8. Consolidated risk register (top items across phases)
| # | Risk | Phase | L | I | Mitigation | Owner |
|---|---|---|---|---|---|---|
| 1 | Multi-tenant data leak | P2 | 1 | 5 | Mandatory tenantId at repo layer + cross-tenant test suite | Security |
| 2 | Time-series throughput at scale | P3 | 2 | 4 | Spike 1.D.1; sharded TS collection; 5k/s load test | Data |
| 3 | Prompt injection → data leak | P6 | 2 | 5 | Sanitiser + output validation + audit + pentest | AI/Sec |
| 4 | Agent acts beyond intent (OT) | P6/P7 | 2 | 5 | Critic step + write-grant gating + human-in-loop for OT | AI/Workflow |
| 5 | Pentest finds Critical near G9 | P9 | 3 | 5 | Start pentest end-P7; closure runway in P9 | Security |
| 6 | Requirements churn after G1 | P1 | 3 | 3 | Freeze v1 baseline; change-control late asks | Product |
| 7 | UX maturity gap (was untracked) | all | 3 | 4 | This docs/design/ set + design gates | Design |
| 8 | TV-mode memory leak (24h) | P5 | 3 | 3 | Soak test; per-widget unmount on rotation | Frontend |
| 9 | Offline conflict UX confusing | P8 | 3 | 3 | Plain-language merge; server-wins default + override | Frontend |
| 10 | Hardcoded colour breaks theming | P5 | 3 | 2 | Lint ban on hex/rgb outside tokens | Frontend |
| 11 | Cost runaway (AI) | P6 | 3 | 3 | Per-tenant budgets + alerts + hard caps | AI |
| 12 | Edge-agent install fragile | P3 | 3 | 3 | Docker image primary path; binary fallback | Data |
Risk #7 is the gap this planning round closed: UX was implicit and ungated; it is now an owned, gated workstream.

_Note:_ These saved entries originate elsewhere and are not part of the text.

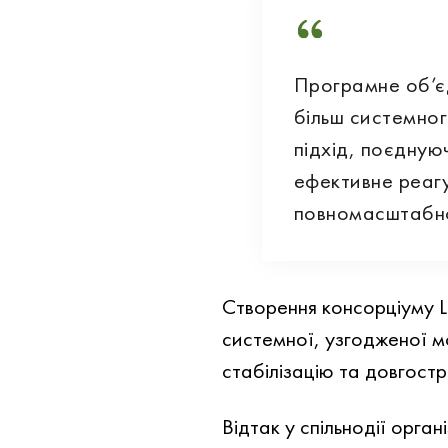
Програмне об’є
більш системно
підхід, поєдную
ефективне реагу
повномасштабно
Створення консорціуму 
системної, узгодженої м
стабілізацію та довгостр
Відтак у спільнодії орга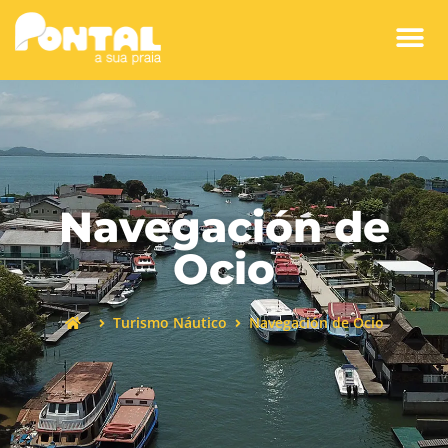
Navegación de
Ocio
Turismo Náutico
Navegación de Ocio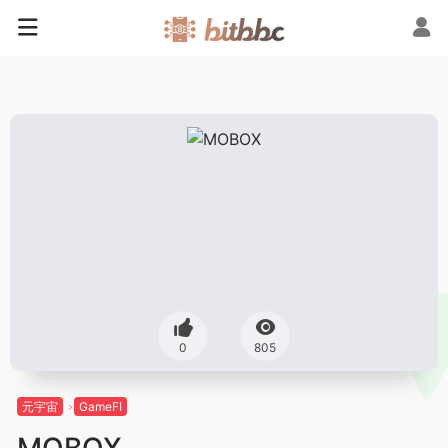
0
805
元宇宙
GameFI
MOBOX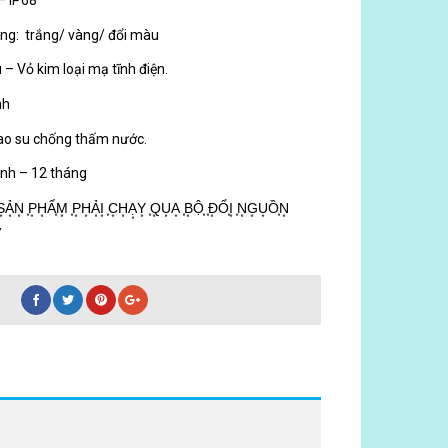
– IP68
ng: trắng/ vàng/ đổi màu
u – Vỏ kim loại mạ tĩnh điện.
nh
ao su chống thấm nước.
nh – 12 tháng
͙N͙ ͙P͙H͙Ẩ͙M͙ ͙P͙H͙Ả͙I͙ ͙C͙H͙Ạ͙Y͙ ͙Q͙U͙A͙ ͙B͙Ộ͙ ͙Đ͙Ổ͙I͙ ͙N͙G͙U͙Ồ͙N͙
͙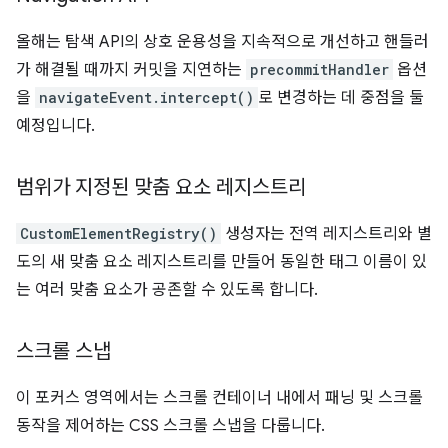
올해는 탐색 API의 상호 운용성을 지속적으로 개선하고 핸들러
가 해결될 때까지 커밋을 지연하는
precommitHandler
옵션
을
navigateEvent.intercept()
로 변경하는 데 중점을 둘
예정입니다.
범위가 지정된 맞춤 요소 레지스트리
CustomElementRegistry()
생성자는 전역 레지스트리와 별
도의 새 맞춤 요소 레지스트리를 만들어 동일한 태그 이름이 있
는 여러 맞춤 요소가 공존할 수 있도록 합니다.
스크롤 스냅
이 포커스 영역에서는 스크롤 컨테이너 내에서 패닝 및 스크롤
동작을 제어하는 CSS 스크롤 스냅을 다룹니다.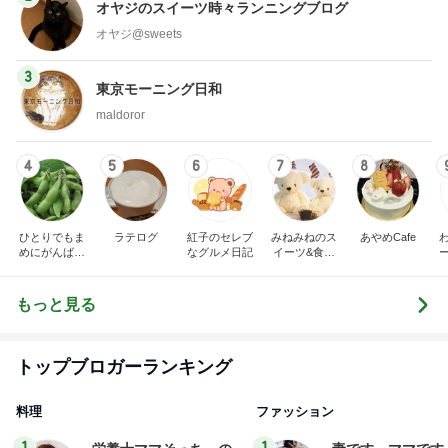
maldoror
4
5
6
7
8
ひとりでもま
ラテログ
紅子のセレブ
みねみねのス
あやめCafe
めにがんばる
なグルメ日記
イーツ&食パ
ブログ
ンブログ❤️
もっと見る
トップブロガーランキング
料理
ファッション
1
1
栄養士ママそっち～の
妻です。ママです
簡単美味しいサイクル
です。
献立
そっち～
eri.
2
2
40代からの大人
ゆうき酒場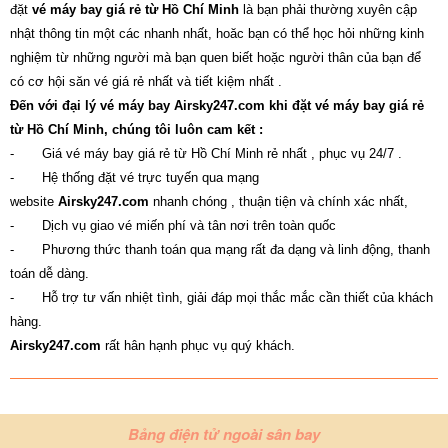
đặt
vé máy bay giá rẻ từ Hồ Chí Minh
là bạn phải thường xuyên cập
nhật thông tin một các nhanh nhất, hoăc bạn có thể học hỏi những kinh
nghiệm từ những người mà bạn quen biết hoặc người thân của bạn để
có cơ hội săn vé giá rẻ nhất và tiết kiệm nhất .
Đến với đại lý vé máy bay
Airsky247.com
khi đặt vé máy bay giá rẻ
từ Hồ Chí Minh, chúng tôi luôn cam kết :
-
Giá vé máy bay giá rẻ từ Hồ Chí Minh rẻ nhất , phục vụ 24/7 .
-
Hệ thống đặt vé trực tuyến qua mạng
website
Airsky247.com
nhanh chóng , thuận tiện và chính xác nhất,
-
Dịch vụ giao vé miến phí và tân nơi trên toàn quốc
-
Phương thức thanh toán qua mạng rất đa dạng và linh động, thanh
toán dễ dàng.
-
Hỗ trợ tư vấn nhiệt tình, giải đáp mọi thắc mắc cần thiết của khách
hàng.
Airsky247.com
rất hân hạnh phục vụ quý khách.
Bảng điện tử ngoài sân bay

9. Definition of Ready / Definition of Done
Story is Ready when: it has a user-story statement, acceptance criteria (Gherkin), the OpenAPI/Zod contract (if it touches the API), the wireframe/hi-fi reference (if it touches UI), and named owner.
Story is Done when: code + tests (≥80% unit on logic) merged; OpenAPI/SDK/docs updated in the same PR; Storybook story with all states (if UI); axe + i18n clean (if UI); audit + observability wired (if mutating); demoable against the KTC fixture where applicable.
10. Immediate next actions (to start execution)
- Name owners for each phase and the cross-cutting workstreams (§4, §6).
- Provision accounts (MongoDB Atlas, GitHub, container registry) — Phase 0 prerequisite, no lead time to waste.
- Kick off P0 (1 week): repo, CI/CD, Next.js skeleton, design-system token seed (design + frontend pair on this from day 1).
- Schedule G1 design workshops (personas/journeys are drafted in
docs/design/; run the review to ratify and produce hi-fi wireframes). - Confirm the parallelisation decision at G4 based on actual squad count (one squad → single-thread; multiple → parallel P5/P6/P7).
The build sequence is locked through G4; the post-G4 fan-out flexes on team size without re-architecting. Start P0 now.